_Stated exercise A_
Reproduce everything in the chapter summaries from "Chapter 5, Cluster" down to "the ClusterTools software.", word for word.
_Stated exercise B_
Answer these questions using the chapter summaries:
(i) Which chapter explains how to start and stop PFS daemons?
(ii) Which configuration file does Chapter 7 describe?
(iii) According to Appendix A, from where is the software installed instead of through the graphical user interface?

_Text to read_
++++

Chapter 4, PFS Operations explains how to start and stop PFS daemons. If your cluster does not implement PFS file systems, ignore this chapter.
Chapter 5, Cluster Configuration Notes discusses various considerations that can influence how a Sun HPC cluster will be configured.
Chapter 6, mpadmin: Detailed Description provides a more comprehensive description of mpadmin features.
Chapter 7, hpc.conf: Detailed Description provides a more comprehensive description of the hpc.conf configuration file.
Chapter 8, Troubleshooting provides guidelines for performing routine maintenance and for recognizing and troubleshooting error conditions.
Appendix A, Installing and Removing the Software describes the procedure for installing Sun HPC ClusterTools 3.0 from the command line rather that using the graphical user interface supplied with the ClusterTools software.

++++

_Data excerpt_
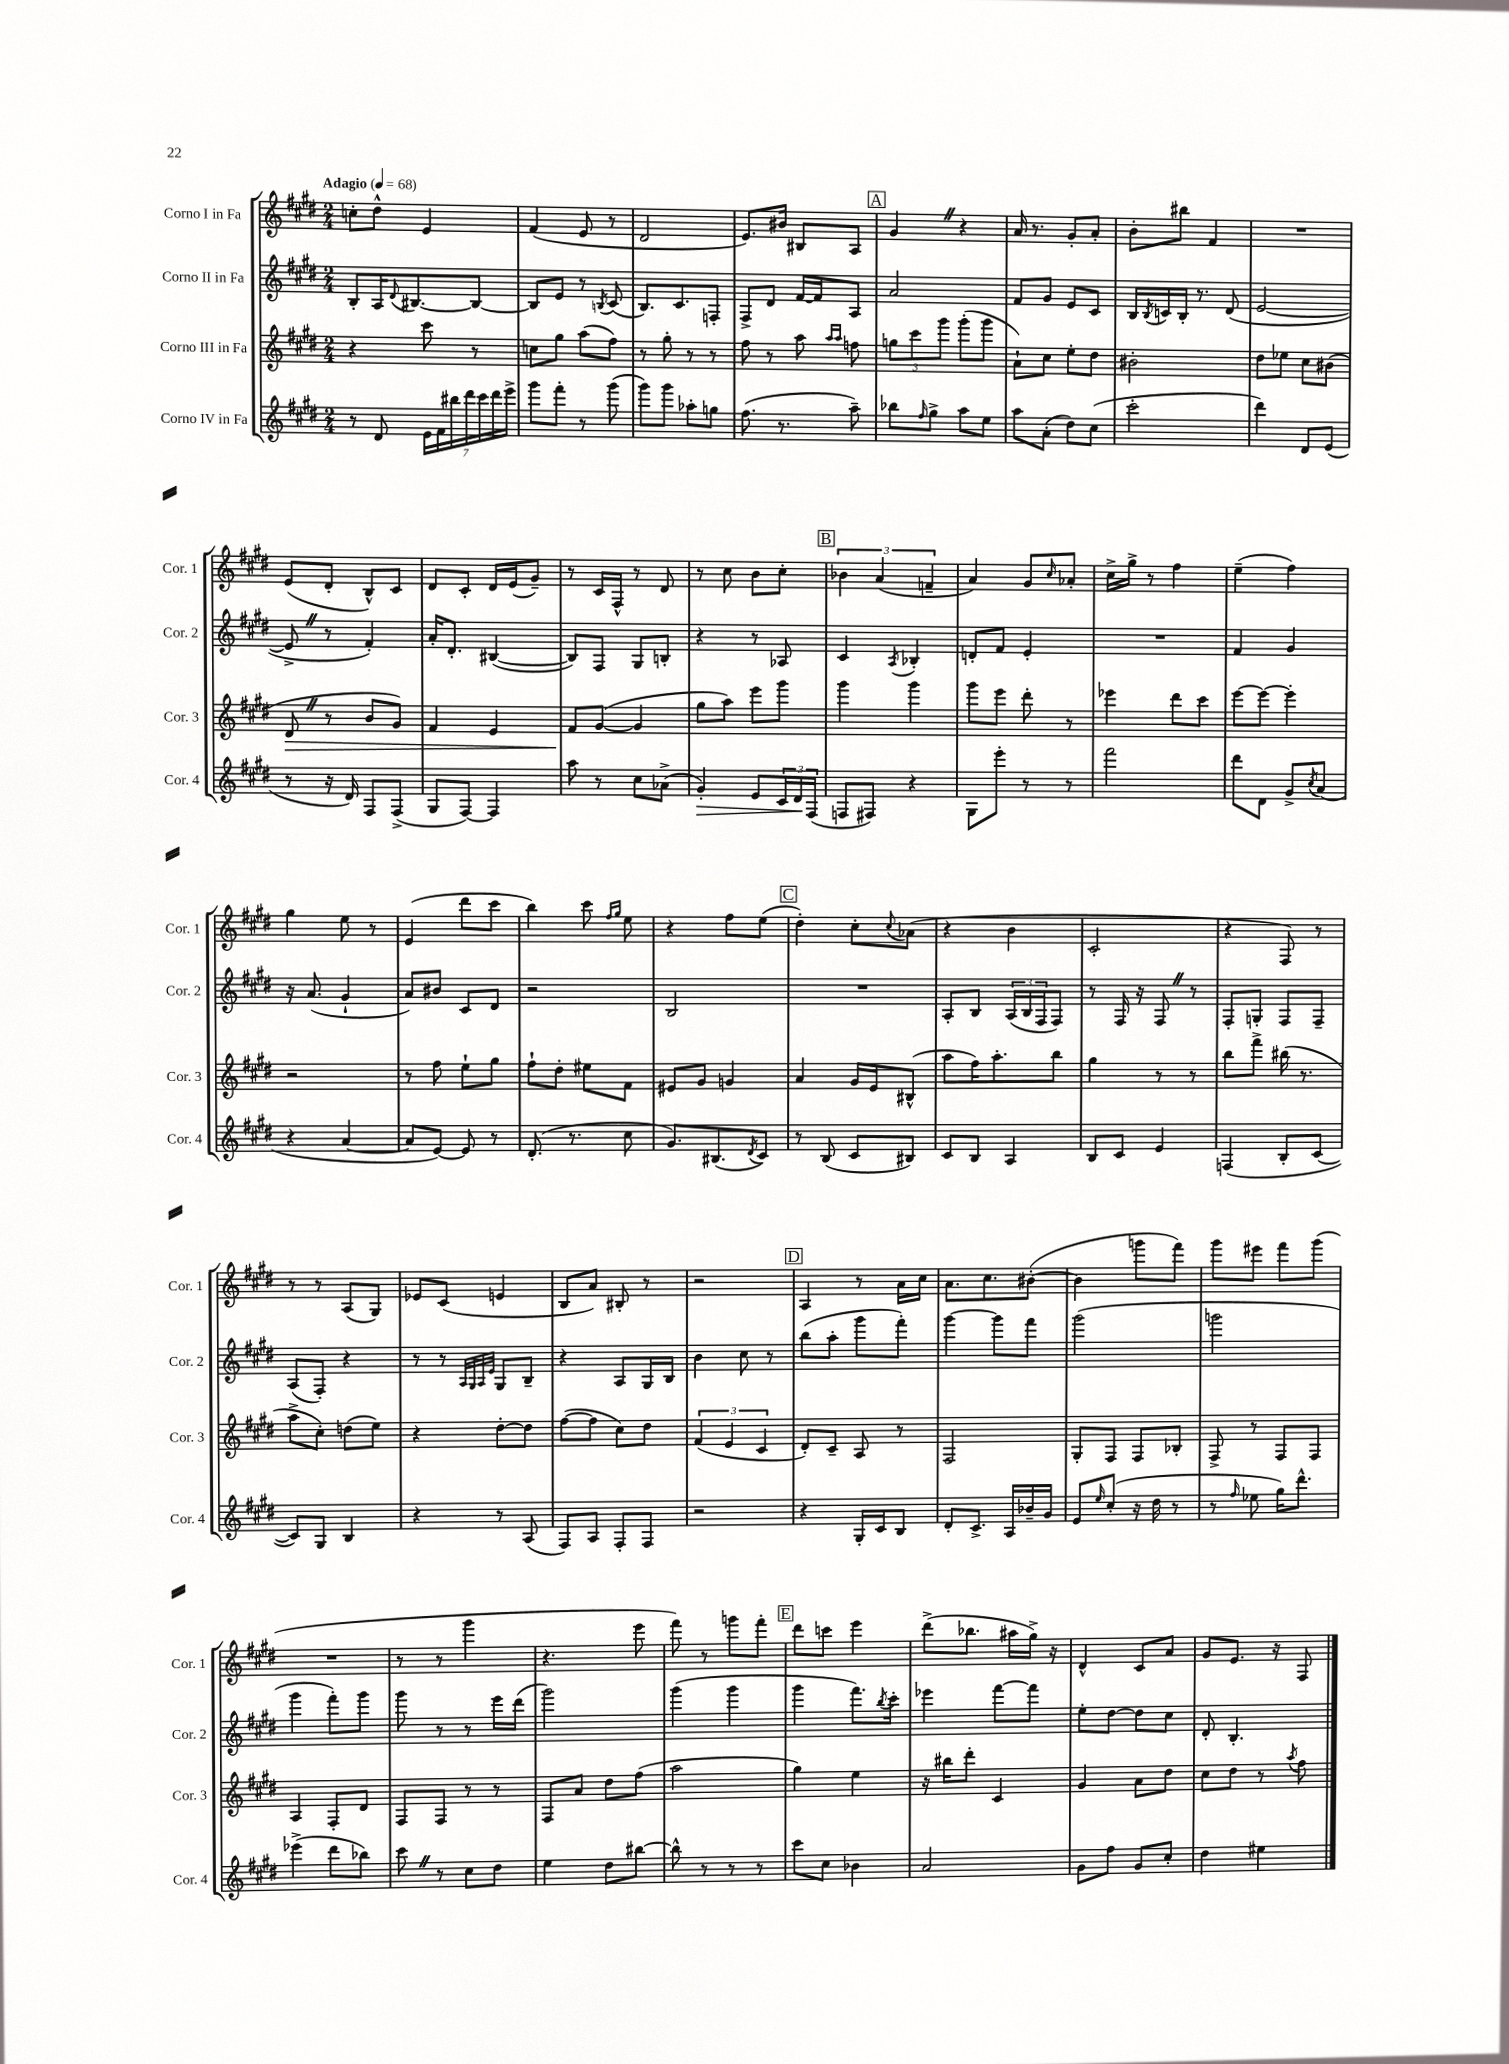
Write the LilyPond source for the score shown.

++++

_Exercise answer A_
Chapter 5, Cluster Configuration Notes discusses various considerations that can influence how a Sun HPC cluster will be configured.
Chapter 6, mpadmin: Detailed Description provides a more comprehensive description of mpadmin features.
Chapter 7, hpc.conf: Detailed Description provides a more comprehensive description of the hpc.conf configuration file.
Chapter 8, Troubleshooting provides guidelines for performing routine maintenance and for recognizing and troubleshooting error conditions.
Appendix A, Installing and Removing the Software describes the procedure for installing Sun HPC ClusterTools 3.0 from the command line rather that using the graphical user interface supplied with the ClusterTools software.

_Exercise answer B_
(i) Chapter 4, PFS Operations
(ii) hpc.conf
(iii) The command line